EXCERPT PROVIDED:

--- START ---

Sen. Gary Peters (D-Mich.) told a cybersecurity forum he would prefer that the automotive industry, rather than the federal government, address the cybersecurity of connected vehicles. “The way to prevent Congress from pushing it further is for the industry to step up,” Sen. Peters said. “The technology is moving so fast that the problem will be the regulators not being able to keep up.” In particular, Peters proposed establishing a national laboratory for automotive cybersecurity. “No question, we need a national facility,” he told the forum. “These exist in other parts of the world and we have to be competitive.” Sen. Peters would like the laboratory built at a former auto manufacturing site near Detroit that has been designated for development as an $80 million automated-vehicle testing facility.

--- END ---

(Records from a collection)

--- START ---

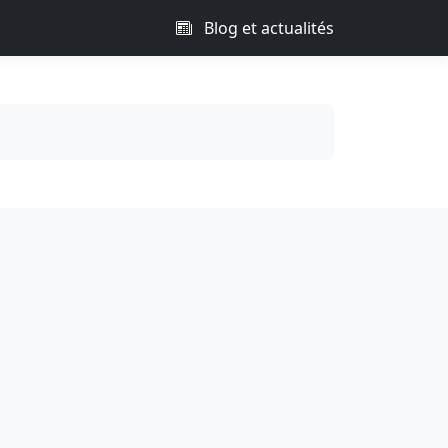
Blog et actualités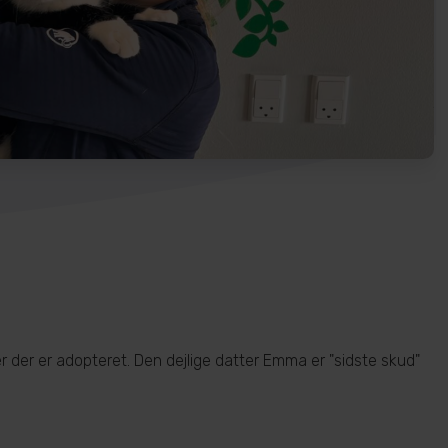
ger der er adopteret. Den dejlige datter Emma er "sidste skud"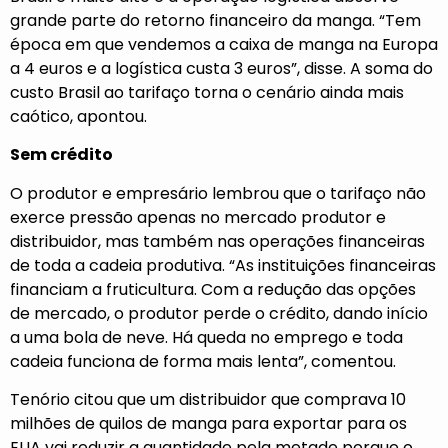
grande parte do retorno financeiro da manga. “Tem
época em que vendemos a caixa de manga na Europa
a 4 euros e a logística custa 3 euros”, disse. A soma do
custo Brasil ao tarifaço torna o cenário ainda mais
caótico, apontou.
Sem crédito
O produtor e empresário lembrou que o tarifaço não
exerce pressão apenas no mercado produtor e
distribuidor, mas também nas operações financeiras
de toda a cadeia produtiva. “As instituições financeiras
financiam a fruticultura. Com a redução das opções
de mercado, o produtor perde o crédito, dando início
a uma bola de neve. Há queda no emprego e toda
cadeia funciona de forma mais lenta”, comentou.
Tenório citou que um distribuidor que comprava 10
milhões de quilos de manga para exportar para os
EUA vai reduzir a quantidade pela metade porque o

--- END ---

TASK INSTRUCTIONS:
1. In the excerpt on automotive cybersecurity, what did Sen. Peters propose establishing?
2. Retype the stretch of the excerpt on automotive cybersecurity from "Sen. Gary Peters" through "automated-vehicle testing facility.".
3. For each statement below, say whether it agrees with the excerpt on automotive cybersecurity, and quote the words that decide it. (a) Sen. Peters would prefer that the federal government, rather than the automotive industry, address the cybersecurity of connected vehicles. (b) Sen. Peters said facilities like the one he proposed exist in other parts of the world. (c) The former manufacturing site near Detroit has been designated for development as a $50 million testing facility.

ANSWERS TO EACH TASK:
1. A national laboratory for automotive cybersecurity.

2.
Sen. Gary Peters (D-Mich.) told a cybersecurity forum he would prefer that the automotive industry, rather than the federal government, address the cybersecurity of connected vehicles. “The way to prevent Congress from pushing it further is for the industry to step up,” Sen. Peters said. “The technology is moving so fast that the problem will be the regulators not being able to keep up.” In particular, Peters proposed establishing a national laboratory for automotive cybersecurity. “No question, we need a national facility,” he told the forum. “These exist in other parts of the world and we have to be competitive.” Sen. Peters would like the laboratory built at a former auto manufacturing site near Detroit that has been designated for development as an $80 million automated-vehicle testing facility.

3.
(a) No: "he would prefer that the automotive industry, rather than the federal government, address the cybersecurity of connected vehicles."
(b) Yes: "These exist in other parts of the world and we have to be competitive."
(c) No: "has been designated for development as an $80 million automated-vehicle testing facility."